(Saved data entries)
#####

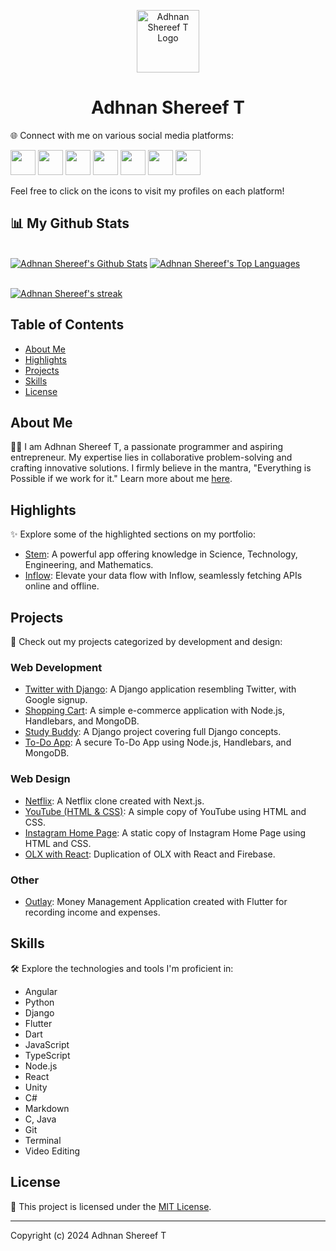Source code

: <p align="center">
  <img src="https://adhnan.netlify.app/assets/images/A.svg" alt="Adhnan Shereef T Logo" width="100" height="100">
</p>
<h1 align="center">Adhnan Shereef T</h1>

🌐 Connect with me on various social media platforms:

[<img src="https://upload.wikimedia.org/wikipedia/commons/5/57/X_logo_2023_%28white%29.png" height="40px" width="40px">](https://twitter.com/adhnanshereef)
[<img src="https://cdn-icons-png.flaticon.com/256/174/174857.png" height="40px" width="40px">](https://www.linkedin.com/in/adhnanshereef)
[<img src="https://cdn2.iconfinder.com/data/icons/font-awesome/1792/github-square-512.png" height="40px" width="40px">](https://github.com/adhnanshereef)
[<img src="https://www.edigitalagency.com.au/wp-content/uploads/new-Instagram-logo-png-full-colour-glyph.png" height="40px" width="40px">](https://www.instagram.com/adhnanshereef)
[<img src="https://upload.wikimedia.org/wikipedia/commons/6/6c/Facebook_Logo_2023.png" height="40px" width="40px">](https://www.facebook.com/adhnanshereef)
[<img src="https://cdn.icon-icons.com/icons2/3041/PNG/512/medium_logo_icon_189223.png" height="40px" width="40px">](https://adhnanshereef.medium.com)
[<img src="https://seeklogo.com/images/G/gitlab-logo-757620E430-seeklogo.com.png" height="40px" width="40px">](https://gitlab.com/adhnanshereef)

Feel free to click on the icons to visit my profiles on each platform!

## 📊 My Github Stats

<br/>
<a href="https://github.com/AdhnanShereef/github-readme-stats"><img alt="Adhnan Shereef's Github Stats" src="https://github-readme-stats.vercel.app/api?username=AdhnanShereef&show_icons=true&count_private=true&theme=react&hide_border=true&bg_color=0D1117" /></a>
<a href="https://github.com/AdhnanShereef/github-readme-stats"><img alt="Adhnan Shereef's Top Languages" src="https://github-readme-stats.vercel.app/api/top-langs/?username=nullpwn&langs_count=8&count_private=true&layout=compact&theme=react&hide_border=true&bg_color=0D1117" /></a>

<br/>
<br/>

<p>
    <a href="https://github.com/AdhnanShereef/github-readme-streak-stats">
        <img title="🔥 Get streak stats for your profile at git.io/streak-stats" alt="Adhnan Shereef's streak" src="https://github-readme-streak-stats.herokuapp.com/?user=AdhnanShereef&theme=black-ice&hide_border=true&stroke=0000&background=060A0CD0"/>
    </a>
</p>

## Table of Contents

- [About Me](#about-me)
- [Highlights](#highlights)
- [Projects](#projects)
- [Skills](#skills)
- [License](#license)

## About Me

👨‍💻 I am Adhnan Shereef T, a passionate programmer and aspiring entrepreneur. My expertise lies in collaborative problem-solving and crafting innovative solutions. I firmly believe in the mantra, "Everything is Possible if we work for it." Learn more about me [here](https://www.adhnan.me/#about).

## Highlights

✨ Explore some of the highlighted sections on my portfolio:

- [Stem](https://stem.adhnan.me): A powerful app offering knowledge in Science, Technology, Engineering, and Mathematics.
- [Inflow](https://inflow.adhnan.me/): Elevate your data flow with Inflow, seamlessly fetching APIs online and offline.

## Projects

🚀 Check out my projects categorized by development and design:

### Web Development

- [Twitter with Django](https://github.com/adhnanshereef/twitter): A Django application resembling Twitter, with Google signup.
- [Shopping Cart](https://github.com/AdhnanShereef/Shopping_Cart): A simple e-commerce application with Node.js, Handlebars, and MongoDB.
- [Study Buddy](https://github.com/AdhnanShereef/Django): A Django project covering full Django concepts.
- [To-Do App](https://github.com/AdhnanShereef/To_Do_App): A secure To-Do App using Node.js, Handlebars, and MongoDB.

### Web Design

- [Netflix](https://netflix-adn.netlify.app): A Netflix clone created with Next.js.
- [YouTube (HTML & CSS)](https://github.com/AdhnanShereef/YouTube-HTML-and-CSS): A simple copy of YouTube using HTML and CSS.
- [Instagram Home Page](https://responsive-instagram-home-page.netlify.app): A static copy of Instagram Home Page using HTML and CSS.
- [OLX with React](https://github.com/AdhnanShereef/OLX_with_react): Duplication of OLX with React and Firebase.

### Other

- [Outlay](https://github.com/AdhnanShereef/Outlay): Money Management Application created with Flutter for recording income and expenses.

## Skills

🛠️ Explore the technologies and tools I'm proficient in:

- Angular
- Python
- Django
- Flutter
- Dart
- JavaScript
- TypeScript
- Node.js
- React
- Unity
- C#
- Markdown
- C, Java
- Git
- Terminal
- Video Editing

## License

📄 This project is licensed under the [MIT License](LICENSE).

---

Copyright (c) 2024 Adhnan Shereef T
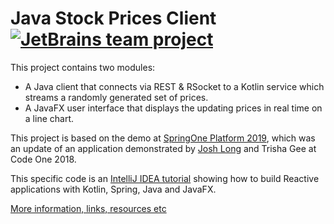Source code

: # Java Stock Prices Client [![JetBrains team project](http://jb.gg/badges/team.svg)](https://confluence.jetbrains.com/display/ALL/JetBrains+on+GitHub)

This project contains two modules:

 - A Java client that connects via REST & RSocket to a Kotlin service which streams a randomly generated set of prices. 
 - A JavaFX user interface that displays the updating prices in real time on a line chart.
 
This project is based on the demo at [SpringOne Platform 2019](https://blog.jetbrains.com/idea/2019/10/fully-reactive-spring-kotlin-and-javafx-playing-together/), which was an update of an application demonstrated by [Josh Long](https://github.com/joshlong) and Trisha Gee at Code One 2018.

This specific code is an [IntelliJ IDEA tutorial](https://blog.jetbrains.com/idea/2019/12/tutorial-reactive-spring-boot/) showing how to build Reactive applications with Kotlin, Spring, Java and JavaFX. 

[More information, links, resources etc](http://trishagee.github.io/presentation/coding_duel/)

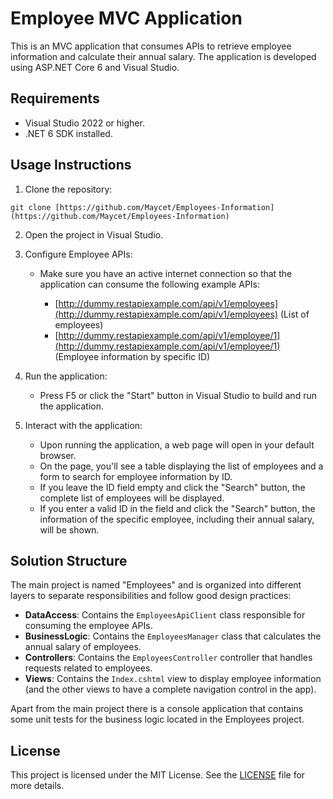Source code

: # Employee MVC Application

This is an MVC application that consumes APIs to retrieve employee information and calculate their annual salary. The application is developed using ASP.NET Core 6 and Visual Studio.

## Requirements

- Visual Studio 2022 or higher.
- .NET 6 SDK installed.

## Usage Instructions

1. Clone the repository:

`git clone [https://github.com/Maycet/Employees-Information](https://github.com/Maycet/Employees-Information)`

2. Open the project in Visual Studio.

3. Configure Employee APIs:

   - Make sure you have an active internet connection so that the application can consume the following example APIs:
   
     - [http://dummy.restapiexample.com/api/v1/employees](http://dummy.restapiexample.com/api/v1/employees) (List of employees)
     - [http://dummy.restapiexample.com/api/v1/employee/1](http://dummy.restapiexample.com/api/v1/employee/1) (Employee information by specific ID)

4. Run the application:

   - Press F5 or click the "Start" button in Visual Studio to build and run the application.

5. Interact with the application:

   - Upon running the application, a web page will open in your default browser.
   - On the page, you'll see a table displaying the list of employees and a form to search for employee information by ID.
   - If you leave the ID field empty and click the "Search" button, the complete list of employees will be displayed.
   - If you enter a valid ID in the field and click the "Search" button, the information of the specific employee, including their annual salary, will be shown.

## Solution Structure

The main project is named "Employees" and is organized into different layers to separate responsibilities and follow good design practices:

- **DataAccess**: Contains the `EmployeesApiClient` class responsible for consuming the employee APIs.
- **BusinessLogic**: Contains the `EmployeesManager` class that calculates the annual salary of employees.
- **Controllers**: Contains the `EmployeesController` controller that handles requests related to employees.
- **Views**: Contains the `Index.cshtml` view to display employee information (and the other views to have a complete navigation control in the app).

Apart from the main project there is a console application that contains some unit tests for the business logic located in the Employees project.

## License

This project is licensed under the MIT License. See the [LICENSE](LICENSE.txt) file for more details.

#####

» **Task**
Return each line from the items above that contains the word "specific".

» **Expected answer**
This specific code is an [IntelliJ IDEA tutorial](https://blog.jetbrains.com/idea/2019/12/tutorial-reactive-spring-boot/) showing how to build Reactive applications with Kotlin, Spring, Java and JavaFX. 
     - [http://dummy.restapiexample.com/api/v1/employee/1](http://dummy.restapiexample.com/api/v1/employee/1) (Employee information by specific ID)
   - If you enter a valid ID in the field and click the "Search" button, the information of the specific employee, including their annual salary, will be shown.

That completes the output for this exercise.